*WHAT YOU NEED TO DO*: Return the full listing unchanged, apart from leaving out its images.

*GIVEN MATERIAL*:
== Segment start ==
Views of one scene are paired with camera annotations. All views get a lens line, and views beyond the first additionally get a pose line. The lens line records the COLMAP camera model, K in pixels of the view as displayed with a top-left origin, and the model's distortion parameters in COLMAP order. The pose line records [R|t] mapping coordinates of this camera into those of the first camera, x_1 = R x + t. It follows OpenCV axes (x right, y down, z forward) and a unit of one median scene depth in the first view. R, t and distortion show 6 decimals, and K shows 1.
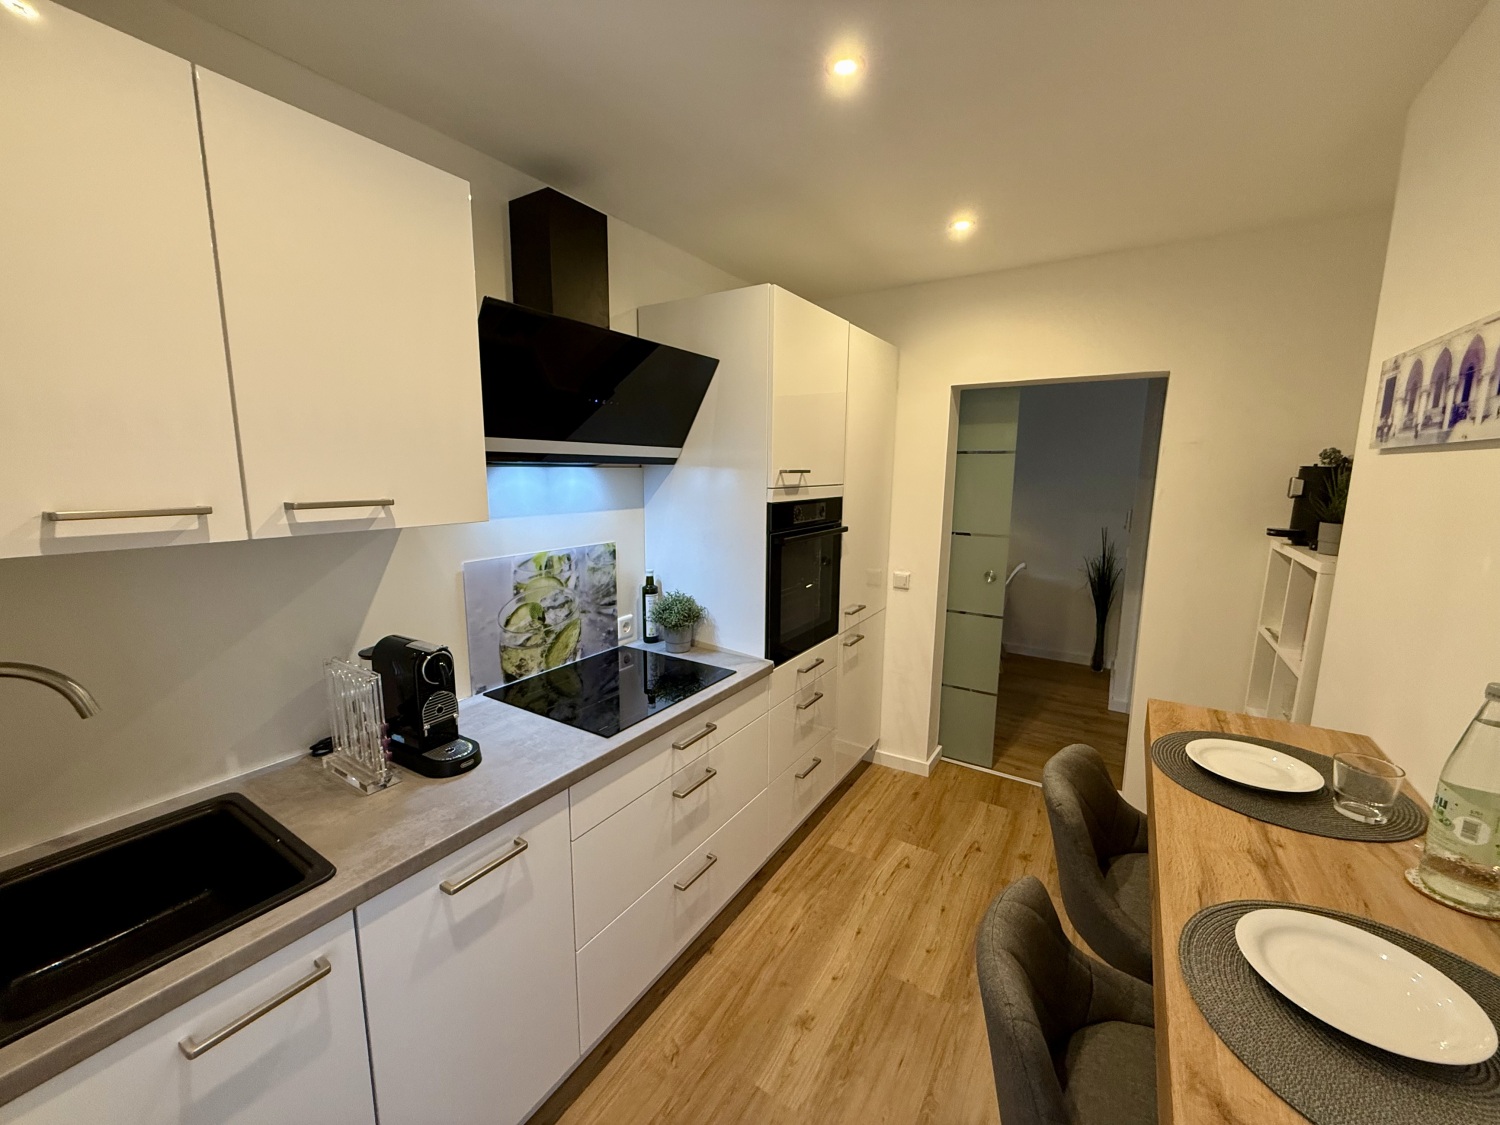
lens RADIAL K [[595.3, 0, 742.4], [0, 595.3, 556.2], [0, 0, 1]] dist [0.000813, -0.000079]
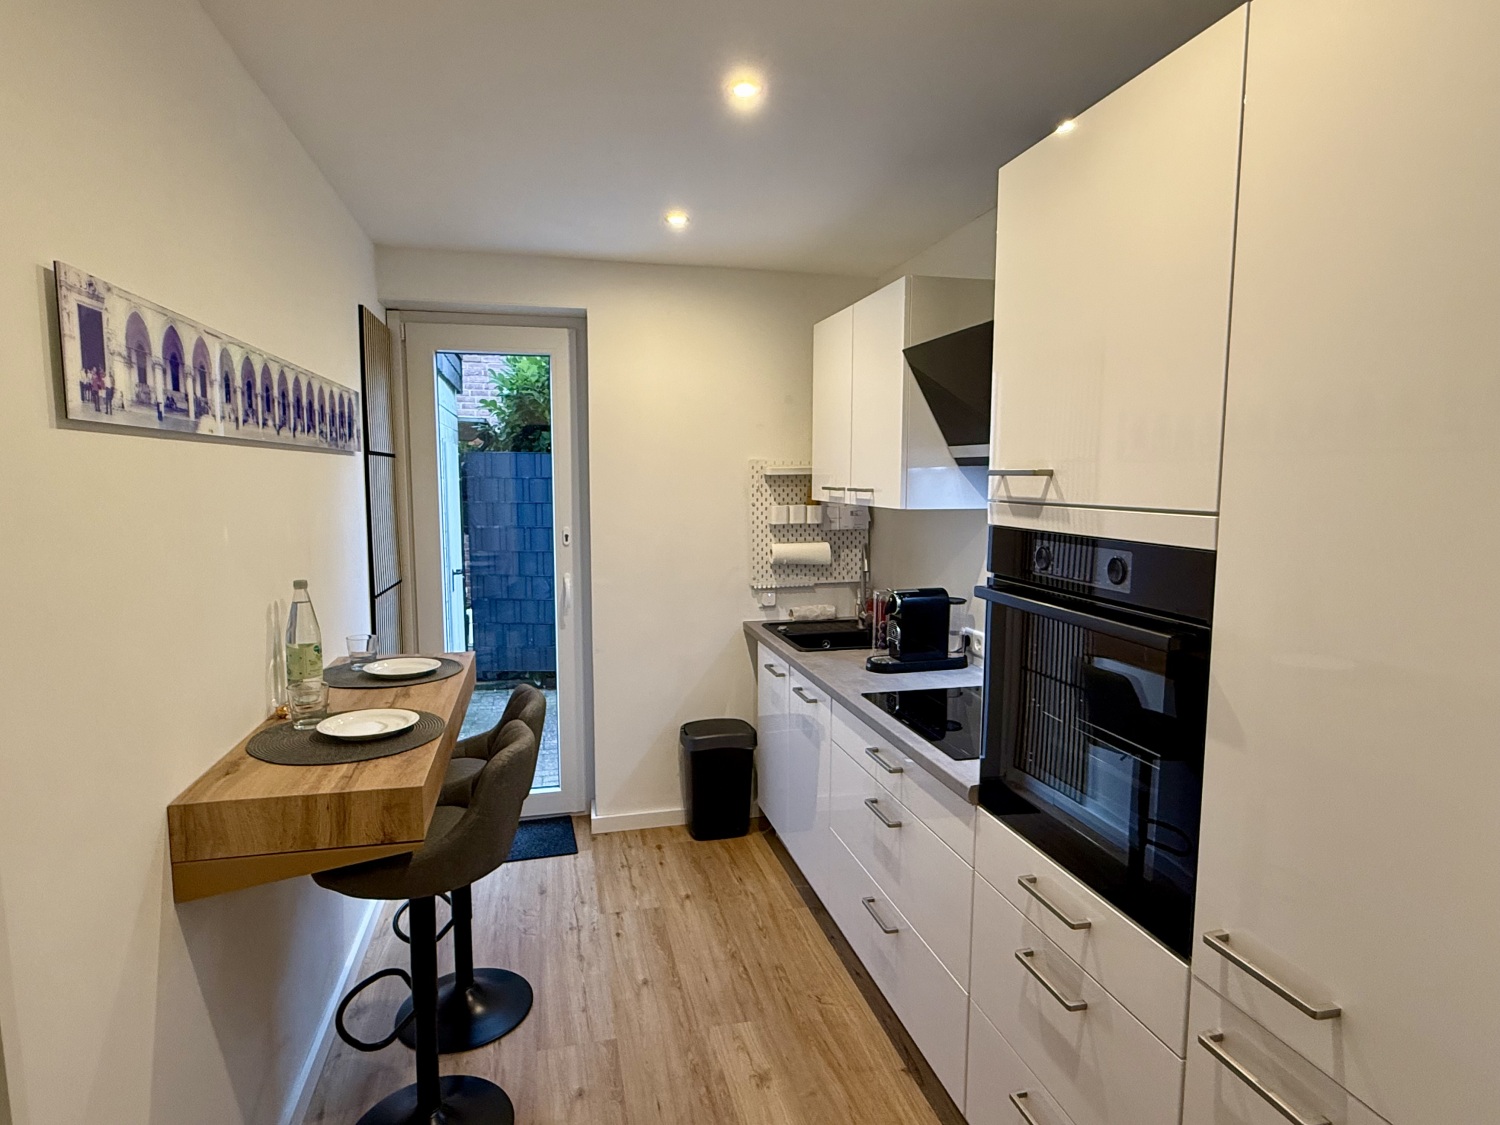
lens RADIAL K [[833.4, 0, 748.0], [0, 833.4, 558.7], [0, 0, 1]] dist [0.004213, 0.000489]
pose [[-0.685433, 0.064835, -0.725244, 1.055367], [-0.115324, 0.973789, 0.196048, -0.245707], [0.718946, 0.218015, -0.659990, 1.768099]]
== Segment end ==
*EXERCISE ANSWER*:
Views of one scene are paired with camera annotations. All views get a lens line, and views beyond the first additionally get a pose line. The lens line records the COLMAP camera model, K in pixels of the view as displayed with a top-left origin, and the model's distortion parameters in COLMAP order. The pose line records [R|t] mapping coordinates of this camera into those of the first camera, x_1 = R x + t. It follows OpenCV axes (x right, y down, z forward) and a unit of one median scene depth in the first view. R, t and distortion show 6 decimals, and K shows 1.
lens RADIAL K [[595.3, 0, 742.4], [0, 595.3, 556.2], [0, 0, 1]] dist [0.000813, -0.000079]
lens RADIAL K [[833.4, 0, 748.0], [0, 833.4, 558.7], [0, 0, 1]] dist [0.004213, 0.000489]
pose [[-0.685433, 0.064835, -0.725244, 1.055367], [-0.115324, 0.973789, 0.196048, -0.245707], [0.718946, 0.218015, -0.659990, 1.768099]]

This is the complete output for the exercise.